[Dataset excerpts]
*** Begin section ***

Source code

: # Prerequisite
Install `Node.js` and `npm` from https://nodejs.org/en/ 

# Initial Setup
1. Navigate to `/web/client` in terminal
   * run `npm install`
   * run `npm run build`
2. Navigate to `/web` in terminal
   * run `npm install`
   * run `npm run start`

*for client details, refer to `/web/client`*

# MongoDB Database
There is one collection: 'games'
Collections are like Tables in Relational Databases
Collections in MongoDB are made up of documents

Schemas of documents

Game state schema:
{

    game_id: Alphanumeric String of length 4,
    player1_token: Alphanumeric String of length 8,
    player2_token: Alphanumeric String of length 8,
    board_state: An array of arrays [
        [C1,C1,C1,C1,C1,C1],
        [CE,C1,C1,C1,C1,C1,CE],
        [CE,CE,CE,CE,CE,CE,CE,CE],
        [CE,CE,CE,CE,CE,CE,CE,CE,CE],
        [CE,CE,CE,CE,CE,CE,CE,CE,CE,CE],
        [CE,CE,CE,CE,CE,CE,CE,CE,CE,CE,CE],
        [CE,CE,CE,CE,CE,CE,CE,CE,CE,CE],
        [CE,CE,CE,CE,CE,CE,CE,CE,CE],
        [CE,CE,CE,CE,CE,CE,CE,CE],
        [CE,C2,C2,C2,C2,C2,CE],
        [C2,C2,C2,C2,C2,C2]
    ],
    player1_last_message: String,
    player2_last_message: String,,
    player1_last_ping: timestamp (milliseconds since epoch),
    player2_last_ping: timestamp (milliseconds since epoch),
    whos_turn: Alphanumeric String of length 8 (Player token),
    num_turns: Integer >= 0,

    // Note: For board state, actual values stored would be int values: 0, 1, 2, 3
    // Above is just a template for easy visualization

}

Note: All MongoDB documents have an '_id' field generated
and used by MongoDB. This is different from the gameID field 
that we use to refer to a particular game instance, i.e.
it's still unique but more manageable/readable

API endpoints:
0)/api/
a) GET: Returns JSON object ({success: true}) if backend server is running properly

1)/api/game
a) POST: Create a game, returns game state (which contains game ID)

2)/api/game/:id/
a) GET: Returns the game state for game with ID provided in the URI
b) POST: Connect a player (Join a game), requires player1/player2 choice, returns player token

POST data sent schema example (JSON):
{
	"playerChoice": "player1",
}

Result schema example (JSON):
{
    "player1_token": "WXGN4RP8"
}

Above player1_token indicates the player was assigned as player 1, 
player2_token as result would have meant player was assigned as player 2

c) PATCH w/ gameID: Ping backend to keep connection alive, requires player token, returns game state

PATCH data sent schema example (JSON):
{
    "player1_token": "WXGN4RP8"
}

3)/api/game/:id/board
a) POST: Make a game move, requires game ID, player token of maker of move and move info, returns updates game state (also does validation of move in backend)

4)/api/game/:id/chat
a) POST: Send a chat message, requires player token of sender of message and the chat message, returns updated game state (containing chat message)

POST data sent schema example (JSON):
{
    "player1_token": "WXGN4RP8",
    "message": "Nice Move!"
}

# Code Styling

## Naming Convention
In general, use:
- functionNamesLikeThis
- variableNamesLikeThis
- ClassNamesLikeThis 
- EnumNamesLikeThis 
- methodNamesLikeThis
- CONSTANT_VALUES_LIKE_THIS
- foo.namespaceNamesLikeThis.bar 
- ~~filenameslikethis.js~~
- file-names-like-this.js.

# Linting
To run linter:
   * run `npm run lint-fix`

*** End section ***

- **Exercise**
When a line of the entries contains the word "assigned", it counts toward the total; reply with that total alone.

- **Response to this task**
2